Иван Петрович остановился на ходу и окинул насмешника огненным взглядом.

— Ты чего зубоскалишь? Ливен сошел уже со сцены, и память о нем порастает травою, но девушку хотят насильно сделать несчастной.

— Зачем же ей быть несчастной? Фризиус хоть и втрое ее старше, да несметно, слышь, богат, уготовит ей довольственную жизнь, а она, как добрая шведочка, будет ему жена смиренная, по хозяйству заботная…

— Нет, этому не бывать! — решительно повторил Иван Петрович и топнул ногою.

— Да как же ты, сударь, тому воспрепятствуешь? — не отставал слуга. — Аль сам поведешь ее под венец?

Молодой барин вспыхнул и вскинулся головою.

— А хоть бы и так? До сего момента я, правда, не думал еще о женитьбе, но коли на то пошло…

— Ну, так я, стало, очистил тебе дорогу, — сказал Лукашка. — Памятуя твой, сударь, вчерашний приказ, я побывал уже в городе за букетцем роз…

— И добыл?

— Добыть-то добыл… Но дай рассказать все по ряду. Избегал я, почитай, все улицы и переулки, язык высунув: в паршивом этом городишке ни единого ведь цветочного магазина!

— Да у нас и в Белокаменной доселе их не завелося.

— То Россия, а это как никак немечина. Как вдруг слышу над самым ухом: «Lucien!» Глядь, ан из окошка кивает мне фру Пальмен, старушка, помнишь, экономка майора фон Конова. Ну, слово за слово, поведала она мне наперед свое горе: рассчитал майор их всех на мызе от первого до последнего, рассчитал по-божески, просил не поминать лихом, вышел с пистолей в другую горницу…

— И пустил себе пулю в лоб?! — испуганно досказал Иван Петрович.
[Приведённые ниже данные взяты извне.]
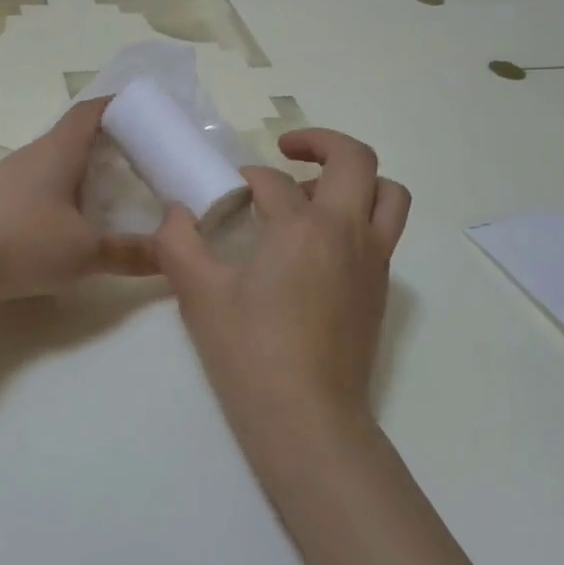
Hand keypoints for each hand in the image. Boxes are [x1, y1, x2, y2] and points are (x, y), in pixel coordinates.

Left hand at [0, 98, 158, 305]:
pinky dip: (65, 194)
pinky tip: (75, 222)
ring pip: (58, 163)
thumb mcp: (84, 251)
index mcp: (59, 150)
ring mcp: (12, 179)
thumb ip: (130, 253)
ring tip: (117, 192)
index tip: (148, 113)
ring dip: (86, 171)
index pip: (92, 111)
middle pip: (77, 136)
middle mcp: (35, 155)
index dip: (120, 106)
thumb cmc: (19, 242)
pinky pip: (42, 186)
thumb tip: (173, 252)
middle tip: (145, 160)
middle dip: (111, 143)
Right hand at [155, 129, 410, 462]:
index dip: (246, 178)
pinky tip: (318, 246)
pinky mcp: (379, 291)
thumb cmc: (250, 352)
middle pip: (358, 161)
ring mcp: (372, 263)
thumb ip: (179, 242)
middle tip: (288, 150)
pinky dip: (358, 217)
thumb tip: (176, 213)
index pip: (273, 182)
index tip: (227, 191)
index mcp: (304, 227)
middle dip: (322, 143)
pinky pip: (381, 232)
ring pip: (387, 196)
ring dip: (355, 180)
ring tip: (312, 195)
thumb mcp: (199, 294)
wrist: (307, 420)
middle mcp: (348, 233)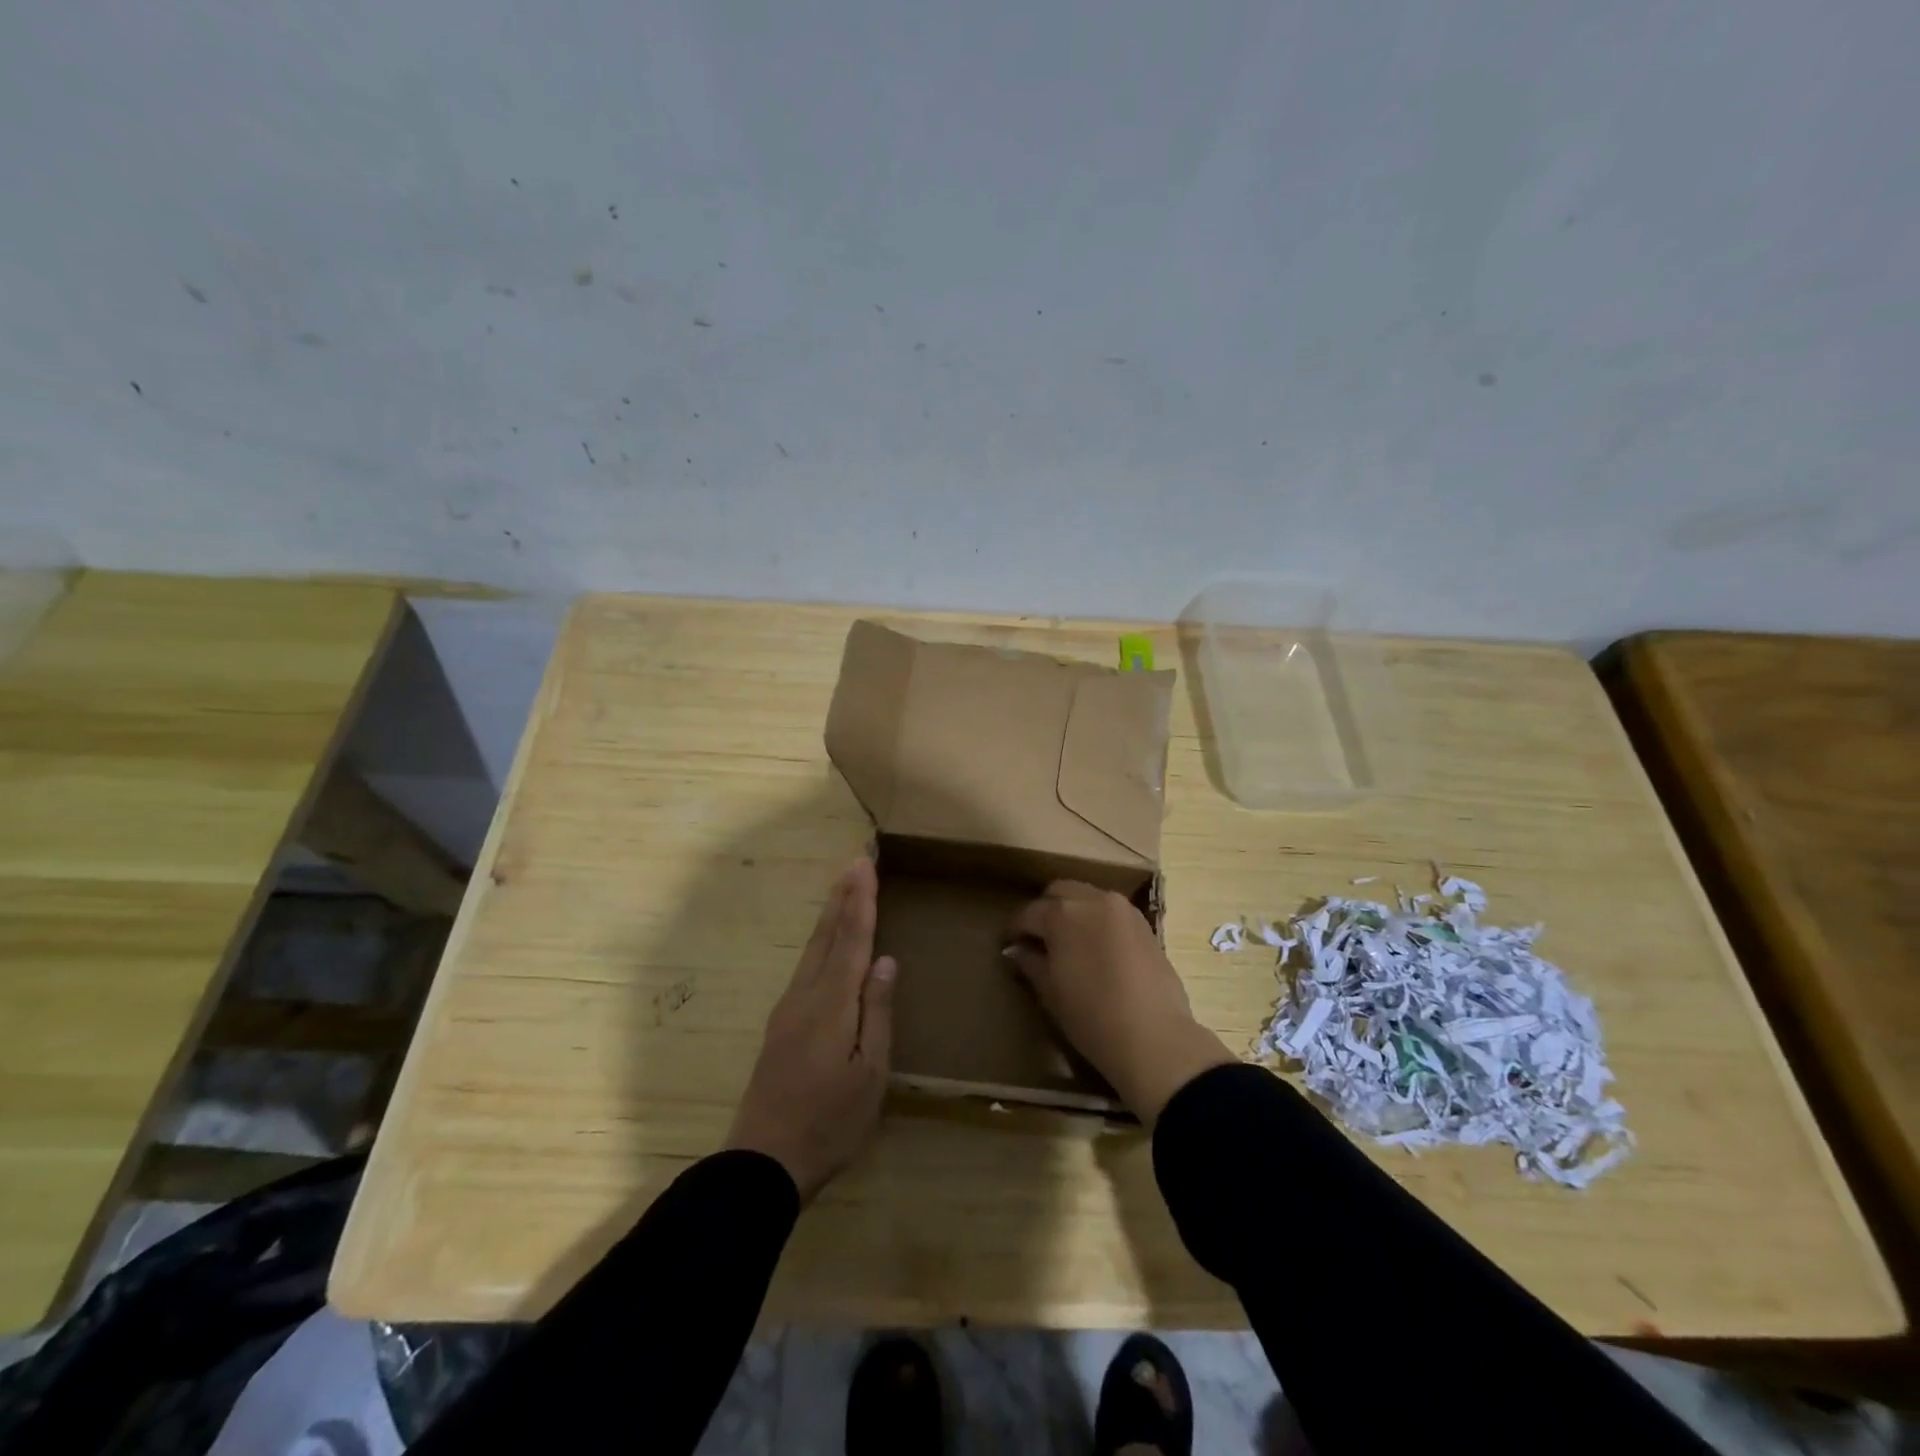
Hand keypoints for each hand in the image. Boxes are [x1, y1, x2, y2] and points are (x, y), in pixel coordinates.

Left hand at [725, 858, 895, 1199]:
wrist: (762, 1163)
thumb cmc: (830, 1122)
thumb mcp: (869, 1074)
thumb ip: (877, 1013)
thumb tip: (886, 960)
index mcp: (832, 1004)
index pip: (852, 941)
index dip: (861, 902)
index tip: (865, 866)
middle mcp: (806, 996)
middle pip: (827, 936)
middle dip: (843, 897)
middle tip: (854, 862)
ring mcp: (788, 1010)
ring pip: (812, 950)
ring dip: (830, 915)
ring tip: (842, 889)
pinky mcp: (780, 1025)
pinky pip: (805, 967)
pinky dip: (820, 942)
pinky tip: (824, 943)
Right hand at [1007, 881, 1235, 1124]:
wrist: (1154, 1036)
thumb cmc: (1091, 1017)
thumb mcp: (1050, 992)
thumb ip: (1031, 963)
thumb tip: (1017, 950)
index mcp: (1062, 914)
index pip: (1028, 913)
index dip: (1015, 929)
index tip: (1009, 944)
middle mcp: (1092, 899)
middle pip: (1059, 892)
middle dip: (1045, 910)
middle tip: (1038, 938)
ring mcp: (1122, 909)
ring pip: (1087, 896)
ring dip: (1073, 911)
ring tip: (1068, 941)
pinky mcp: (1143, 923)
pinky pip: (1111, 911)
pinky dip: (1098, 919)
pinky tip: (1096, 947)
— Пустил бы, кабы фру Пальмен, вовремя не толкнула его под руку: пуля ударила в стену. Взяла тут старушка с него клятву — не накладывать на себя рук; но с того самого часу он заговариваться начал.

— Ах, несчастный! С чего бы это он?

— А я так смекаю, что от него же раздобыли мы для государя план Ниеншанца, ну, и загрызла его совесть, что по его-де оплошности взята крепость. Само собою, что экономке его я об этом ни полуслова.

— Так ей пришлось тоже выселиться с мызы?

— Пришлося, и сняла она тут в городе квартирку под жильцов. Вот я ей и кстати как с неба свалился. Стала она меня упрашивать перебраться к ней с господином маркизом. И взялся я обделать ей это дельце в уважение доброй приязни господина маркиза к господину майору, буде и она тоже пособит мне в моем деле — достать букет наилучших махровых роз. Ну, а старуха на счастье великая охотница до комнатных цветов, захватила их с собой с мызы видимо-невидимо…

— Не размазывай, пожалуйста! — нетерпеливо перебил Иван Петрович. — Словом, она сделала тебе букет и ты отнес его по принадлежности?

— То-то вот, по принадлежности ли? До заднего крыльца и сеней коммерции советника пробрался я задворками без задержки.